Gustav Klimt · Weißenbach · 1914

Maison du garde forestier à Weissenbach

Une façade presque entièrement avalée par le lierre, des fenêtres comme des carrés cousus et un jardin transformé en bordure fleurie : Klimt peint une maison réelle comme une étoffe vivante.
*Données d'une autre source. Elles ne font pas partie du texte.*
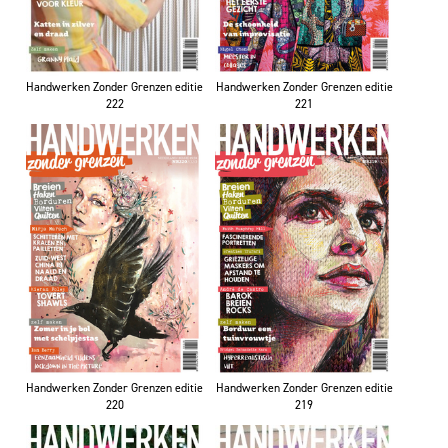
Handwerken Zonder Grenzen editie
Handwerken Zonder Grenzen editie
222
221
Handwerken Zonder Grenzen editie
Handwerken Zonder Grenzen editie
220
219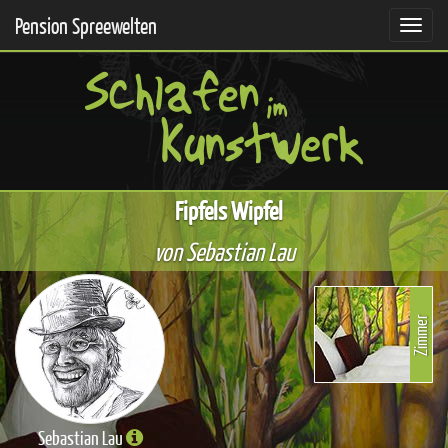
Pension Spreewelten
Fipfels Wipfel
von Sebastian Lau
Zimmer
Sebastian Lau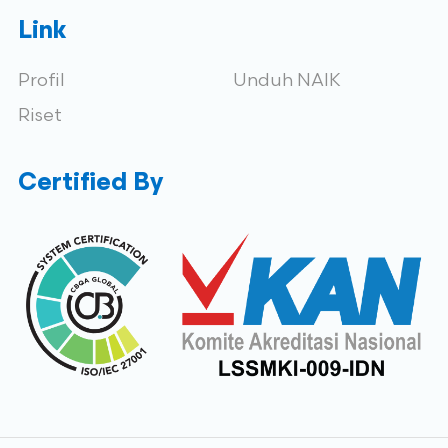
Link
Profil
Unduh NAIK
Riset
Certified By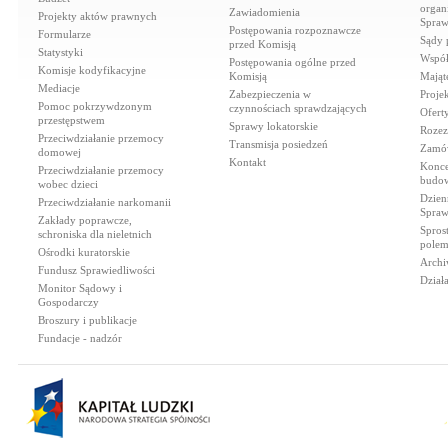
organi
Zawiadomienia
Projekty aktów prawnych
Spraw
Postępowania rozpoznawcze
Formularze
Sądy 
przed Komisją
Statystyki
Współ
Postępowania ogólne przed
Komisje kodyfikacyjne
Komisją
Mająt
Mediacje
Zabezpieczenia w
Proje
Pomoc pokrzywdzonym
czynnościach sprawdzających
Ofert
przestępstwem
Sprawy lokatorskie
Rozez
Przeciwdziałanie przemocy
Transmisja posiedzeń
Zamów
domowej
Kontakt
Konce
Przeciwdziałanie przemocy
budow
wobec dzieci
Dzien
Przeciwdziałanie narkomanii
Spraw
Zakłady poprawcze,
Spros
schroniska dla nieletnich
polem
Ośrodki kuratorskie
Archi
Fundusz Sprawiedliwości
Dział
Monitor Sądowy i
Gospodarczy
Broszury i publikacje
Fundacje - nadzór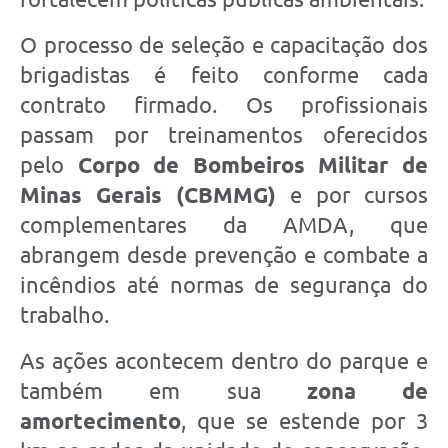
O processo de seleção e capacitação dos
brigadistas é feito conforme cada
contrato firmado. Os profissionais
passam por treinamentos oferecidos
pelo
Corpo de Bombeiros Militar de
Minas Gerais (CBMMG)
e por cursos
complementares da AMDA, que
abrangem desde prevenção e combate a
incêndios até normas de segurança do
trabalho.
As ações acontecem dentro do parque e
também em sua
zona de
amortecimento
, que se estende por 3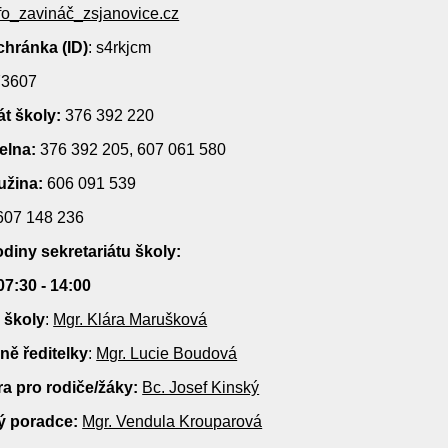
fo_zavináč_zsjanovice.cz
chránka (ID)
: s4rkjcm
873607
át školy
:
376 392 220
delna:
376 392 205, 607 061 580
užina:
606 091 539
607 148 236
diny sekretariátu školy:
07:30 - 14:00
 školy
:
Mgr. Klára Marušková
ně ředitelky
:
Mgr. Lucie Boudová
a pro rodiče/žáky
:
Bc. Josef Kinský
 poradce:
Mgr. Vendula Krouparová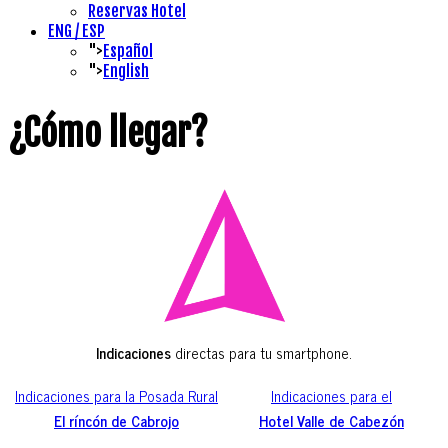
Reservas Hotel
ENG / ESP
">
Español
">
English
¿Cómo llegar?
Indicaciones
directas para tu smartphone.
Indicaciones para la Posada Rural
Indicaciones para el
El ríncón de Cabrojo
Hotel Valle de Cabezón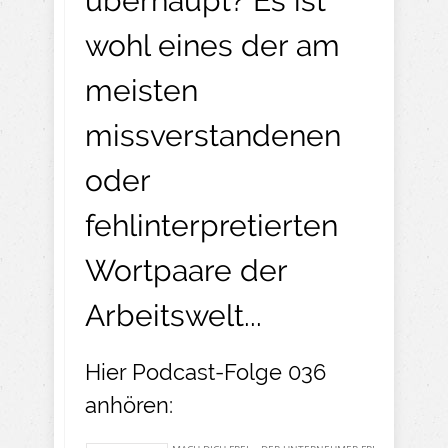
überhaupt? Es ist
wohl eines der am
meisten
missverstandenen
oder
fehlinterpretierten
Wortpaare der
Arbeitswelt...
Hier Podcast-Folge 036
anhören: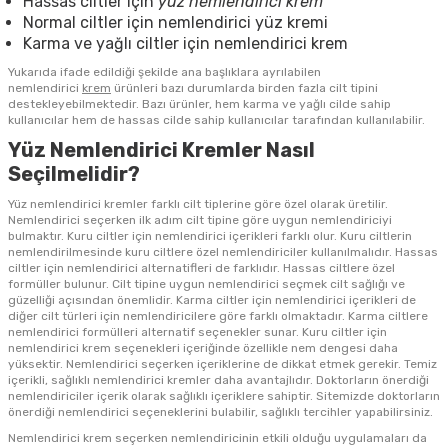
Hassas ciltler için
yüz nemlendirici krem
Normal ciltler için nemlendirici
yüz kremi
Karma ve yağlı ciltler için nemlendirici krem
Yukarıda ifade edildiği şekilde ana başlıklara ayrılabilen
nemlendirici
krem
ürünleri bazı durumlarda birden fazla cilt tipini
destekleyebilmektedir. Bazı ürünler, hem karma ve yağlı cilde sahip
kullanıcılar hem de hassas cilde sahip kullanıcılar tarafından kullanılabilir.
Yüz Nemlendirici Kremler Nasıl
Seçilmelidir?
Yüz nemlendirici kremler farklı cilt tiplerine göre özel olarak üretilir.
Nemlendirici seçerken ilk adım cilt tipine göre uygun nemlendiriciyi
bulmaktır. Kuru ciltler için nemlendirici içerikleri farklı olur. Kuru ciltlerin
nemlendirilmesinde kuru ciltlere özel nemlendiriciler kullanılmalıdır. Hassas
ciltler için nemlendirici alternatifleri de farklıdır. Hassas ciltlere özel
formüller bulunur. Cilt tipine uygun nemlendirici seçmek cilt sağlığı ve
güzelliği açısından önemlidir. Karma ciltler için nemlendirici içerikleri de
diğer cilt türleri için nemlendiricilere göre farklı olmaktadır. Karma ciltlere
nemlendirici formülleri alternatif seçenekler sunar. Kuru ciltler için
nemlendirici krem seçenekleri içeriğinde özellikle nem dengesi daha
yüksektir. Nemlendirici seçerken içeriklerine de dikkat etmek gerekir. Temiz
içerikli, sağlıklı nemlendirici kremler daha avantajlıdır. Doktorların önerdiği
nemlendiriciler içerik olarak sağlıklı içeriklere sahiptir. Sitemizde doktorların
önerdiği nemlendirici seçeneklerini bulabilir, sağlıklı tercihler yapabilirsiniz.
Nemlendirici krem seçerken nemlendiricinin etkili olduğu uygulamaları da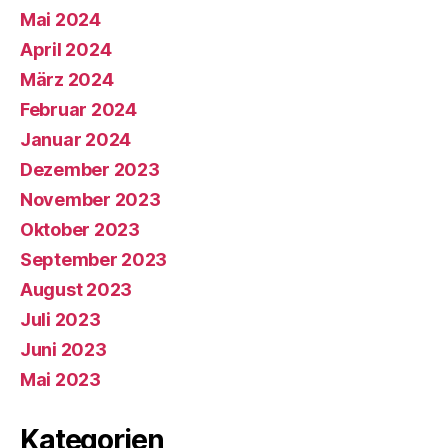
Mai 2024
April 2024
März 2024
Februar 2024
Januar 2024
Dezember 2023
November 2023
Oktober 2023
September 2023
August 2023
Juli 2023
Juni 2023
Mai 2023
Kategorien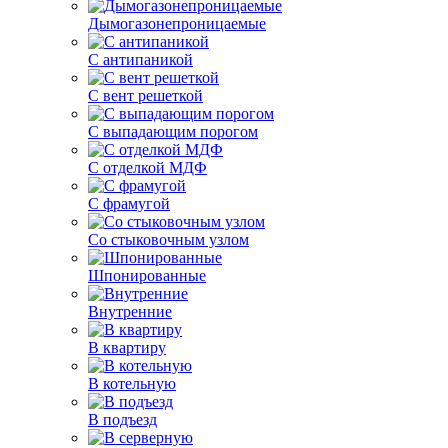
Дымогазонепроницаемые
С антипаникой
С вент решеткой
С выпадающим порогом
С отделкой МДФ
С фрамугой
Со стыковочным узлом
Шпонированные
Внутренние
В квартиру
В котельную
В подъезд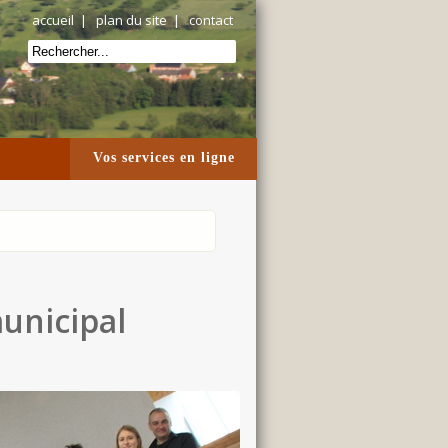
accueil
|
plan du site
|
contact
Vos services en ligne
unicipal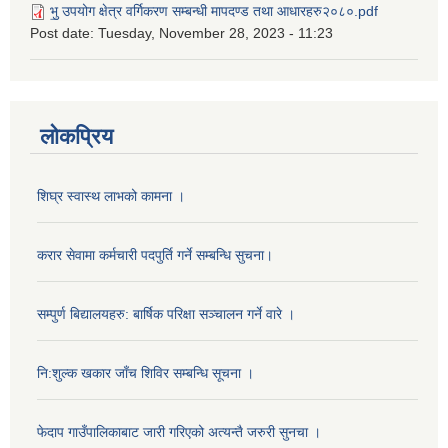
भु॒ उपयोग क्षेत्र वर्गिकरण सम्बन्धी मापदण्ड तथा आधारहरु२०८०.pdf
Post date:
Tuesday, November 28, 2023 - 11:23
लोकप्रिय
शिघ्र स्वास्थ लाभको कामना ।
करार सेवामा कर्मचारी पदपुर्ति गर्ने सम्बन्धि सुचना।
सम्पुर्ण बिद्यालयहरु: बार्षिक परिक्षा सञ्चालन गर्ने वारे ।
नि:शुल्क खकार जाँच शिविर सम्बन्धि सूचना ।
फेदाप गाउँपालिकाबाट जारी गरिएको अत्यन्तै जरुरी सुनचा ।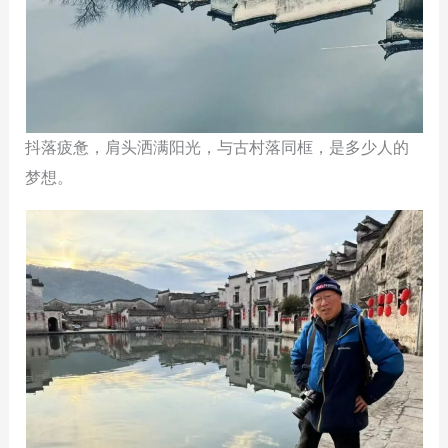
抖落疲惫，肩头洒满阳光，与古村落同框，是多少人的
梦想。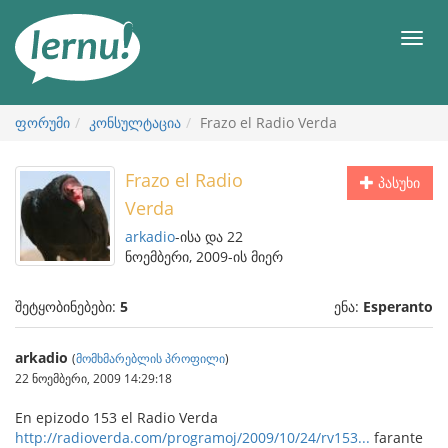
შინაარსის
ნახვა
მენიუ
ფორუმი
კონსულტაცია
Frazo el Radio Verda
Frazo el Radio
პასუხი
Verda
arkadio
-ისა და 22
ნოემბერი, 2009-ის მიერ
შეტყობინებები:
5
ენა:
Esperanto
arkadio
(
მომხმარებლის პროფილი
)
22 ნოემბერი, 2009 14:29:18
En epizodo 153 el Radio Verda
http://radioverda.com/programoj/2009/10/24/rv153...
farante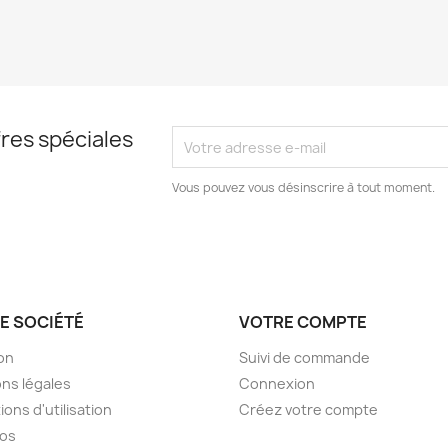
res spéciales
Vous pouvez vous désinscrire à tout moment.
E SOCIÉTÉ
VOTRE COMPTE
son
Suivi de commande
ns légales
Connexion
ions d'utilisation
Créez votre compte
pos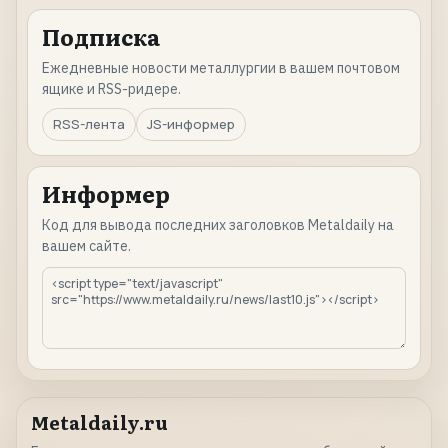
Подписка
Ежедневные новости металлургии в вашем почтовом
ящике и RSS-ридере.
RSS-лента
JS-информер
Информер
Код для вывода последних заголовков Metaldaily на
вашем сайте.
Metaldaily.ru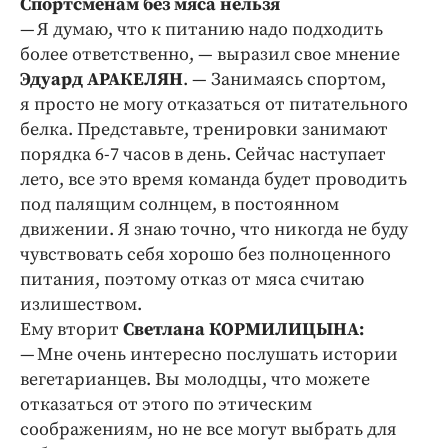
Спортсменам без мяса нельзя
— Я думаю, что к питанию надо подходить
более ответственно, — выразил свое мнение
Эдуард АРАКЕЛЯН
. — Занимаясь спортом,
я просто не могу отказаться от питательного
белка. Представьте, тренировки занимают
порядка 6-7 часов в день. Сейчас наступает
лето, все это время команда будет проводить
под палящим солнцем, в постоянном
движении. Я знаю точно, что никогда не буду
чувствовать себя хорошо без полноценного
питания, поэтому отказ от мяса считаю
излишеством.
Ему вторит
Светлана КОРМИЛИЦЫНА:
— Мне очень интересно послушать истории
вегетарианцев. Вы молодцы, что можете
отказаться от этого по этическим
соображениям, но не все могут выбрать для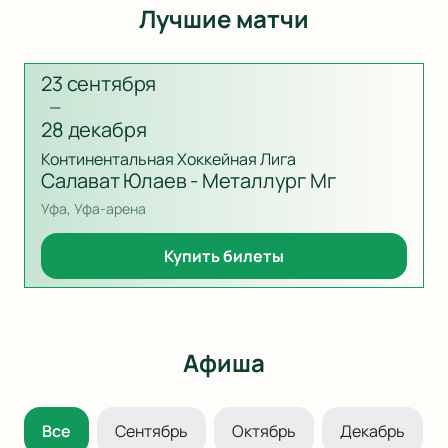
Лучшие матчи
23 сентября
—
28 декабря
Континентальная Хоккейная Лига
Салават Юлаев - Металлург Мг
Уфа, Уфа-арена
Купить билеты
Афиша
Все
Сентябрь
Октябрь
Декабрь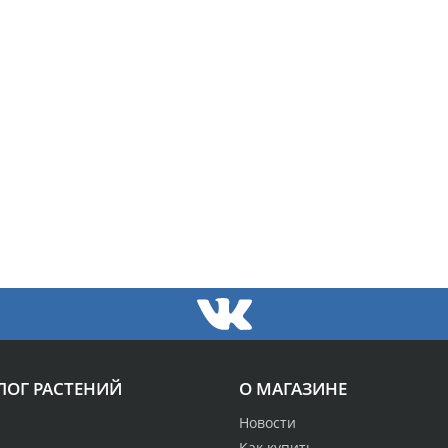
ЛОГ РАСТЕНИЙ
О МАГАЗИНЕ
Новости
Как купить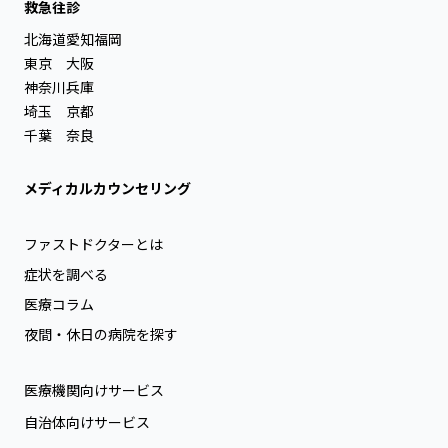
救急往診
北海道
愛知
福岡
東京
大阪
神奈川
兵庫
埼玉
京都
千葉
奈良
メディカルカウンセリング
ファストドクターとは
症状を調べる
医療コラム
夜間・休日の病院を探す
医療機関向けサービス
自治体向けサービス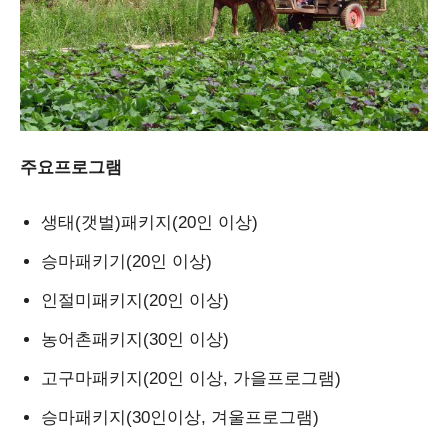
주요프로그램
생태(갯벌)패키지(20인 이상)
승마패키기(20인 이상)
인절미패키지(20인 이상)
농어촌패키지(30인 이상)
고구마패키지(20인 이상, 가을프로그램)
승마패키지(30인이상, 겨울프로그램)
Maison du garde forestier à Weissenbach II de Gustav Klimt, tableau entier
ArtisteGustav Klimt
Date1914
VersionWeissenbach II
TechniqueHuile sur toile
Dimensions110 × 110 cm
CollectionNeue Galerie New York

La réponse courte

La maison disparaît sous son propre jardin

Maison du garde forestier à Weissenbach II est une huile carrée peinte en 1914, durant le premier des trois derniers étés de Klimt sur la rive sud-est de l’Attersee. Le peintre cadre la façade de très près : le toit ferme le haut, le jardin remplit le bas et le lierre relie les fenêtres comme un tissu continu.

Quatre structures

Comment une façade devient une composition

Sous l’abondance végétale, la toile repose sur une grille ferme. Klimt équilibre les lignes de la maison et l’irrégularité du jardin.

01 · La grille

Six ouvertures principales

Fenêtres ouvertes, fermées ou traversées par le regard alternent comme des cases différentes dans un même motif.

02 · Le toit

Une bande de tesselles

Les bardeaux morcelés en petites touches ferment le carré et donnent à la toiture l’aspect d’une mosaïque.

03 · Le lierre

Une nappe continue

La végétation couvre les murs, contourne les fenêtres et relie toutes les parties de la façade.

04 · Le jardin

Une bordure colorée

Les fleurs jaunes, roses et violettes ponctuent le vert comme les accents d’une broderie.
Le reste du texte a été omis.